K-Nearest Neighbors (KNN)

KNN is a non-parametric model used for both regression and classification

  • Non-parametric means that the model has no parameters, unlike a linear regression model or neural network
    • Predictions of future data are based entirely on training examples
  • Downside is that you need to hold all training data in memory while making future predicts with the model

How does it work? (Classification)

  • Given a new test data point $P$ where you don't know what class it belongs to, it predicts the class of the new data point by
    • Finding the nearest K training data points to $P$
    • Giving each K training data points a "vote" to what class $P$ belongs to.
  • Example (K=5)
    • If 3 of the nearest training data points to $P$ belong to class 0, and 2 belong to class 1, the KNN model will predict that $P$ belongs to class 0

How does it work? (Regression)

  • Given a new test data point $P$ where you don't know what output value it should have, it predicts the output value of the new data point by
    • Finding the nearest K training data points to $P$
    • Averaging the output values of the K training data points
    • Predicting that $P$ will have an output value of this average
  • Example (K=5)
    • If the 5 nearest data points have an output value of [2,2,3,4,4] the KNN model will predict that $P$ has an output value of 3
In [1]:
import numpy as np
import pandas as pd
import matplotlib.pyplot as plt
from sklearn.neighbors import KNeighborsClassifier
%matplotlib inline

np.random.seed(999)

print('NumPy version', np.__version__)
print('pandas version', pd.__version__)
NumPy version 1.15.0
pandas version 1.0.1

Generate data for two seperate class

  • Each class will have two features
  • Class 0 will have features generated from a random normal distribution with mean 0.25 and standard deviation 0.2
  • Class 1 will have features generated from a random normal distribution with mean 0.75 and standard deviation 0.2
In [2]:
num_examples = 10
num_features = 2
# Generate data for the two classes
X = np.concatenate(
    [
     np.random.normal(0.25,0.2, size=(num_examples,num_features)), 
     np.random.normal(0.75,0.2, size=(num_examples,num_features))
    ], 
    axis=0)
y = np.concatenate([[0]*num_examples, [1]*num_examples], axis=0)

color_map = {
    0:'blue',
    1:'red'
}
color = [color_map[y_val] for y_val in y]
In [3]:
plt.scatter(X[:,0], X[:,1], color=color)
plt.title('Training data')
plt.xlabel('X1')
plt.ylabel('X2')
plt.show()

Train KNN model with K=5

In [4]:
knn_model = KNeighborsClassifier(n_neighbors=5)
knn_model.fit(X, y)
Out[4]:
KNeighborsClassifier(algorithm='auto', leaf_size=30, metric='minkowski',
           metric_params=None, n_jobs=1, n_neighbors=5, p=2,
           weights='uniform')

Classifying a new data point

In [5]:
# X1 = 0.5, X2 = 0.5
X_test = [0.5,0.5]
plt.scatter(X[:,0], X[:,1], color=color)
plt.scatter(X_test[0], X_test[1], color='black')
plt.title('Training data & new data point')
plt.xlabel('X1')
plt.ylabel('X2')
plt.show()

What is our predicted class for this new data point?

In [6]:
print('Predicted Class:\n', knn_model.predict([X_test]))
Predicted Class:
 [1]

What were the estimated probabilities of belonging to each class?

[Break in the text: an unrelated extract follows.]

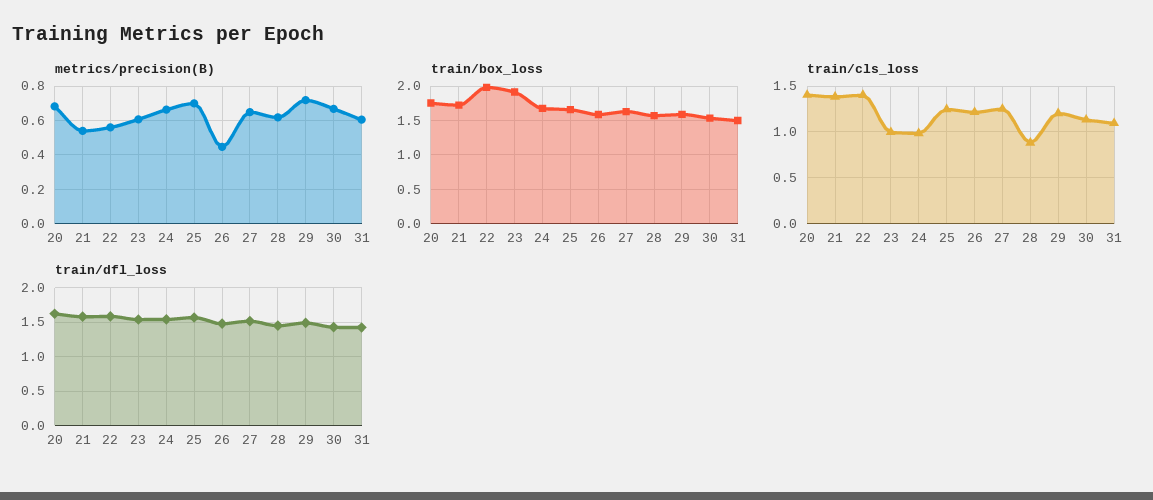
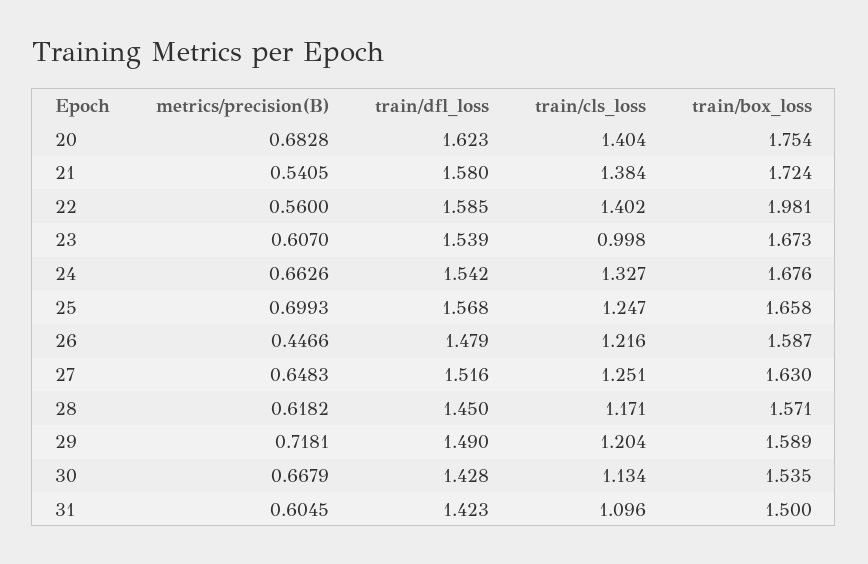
train/box_loss, 23: 1.9 -> 1.673
train/cls_loss, 24: 1 -> 1.327
train/cls_loss, 28: 0.9 -> 1.171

  • This means the 2 of the nearest neighbors belong to class 0, and 3 belong to class 1
  • We know this because we used equal weighting for each nearest neighbor (not weighted depending on distance, as more complex KNN models utilize)
In [7]:
print('Predicted probability distributions over all classes:\n', knn_model.predict_proba([X_test]))
Predicted probability distributions over all classes:
 [[0.4 0.6]]

Classifying multiple new data points at once

In [8]:
X_test = np.asarray([[0.5,0.5],[0.75,0.6],[0.25,0.3]])   
plt.scatter(X[:,0], X[:,1], color=color)
plt.scatter(X_test[:,0], X_test[:,1], color='black')
plt.title('Training data & new data point')
plt.xlabel('X1')
plt.ylabel('X2')
plt.show()
In [9]:
print('Predicted classes:\n', knn_model.predict(X_test))
print('\nPredicted probability distributions over all classes:\n', knn_model.predict_proba(X_test))
Predicted classes:
 [1 1 0]

Predicted probability distributions over all classes:
 [[0.4 0.6]
 [0.  1. ]
 [1.  0. ]]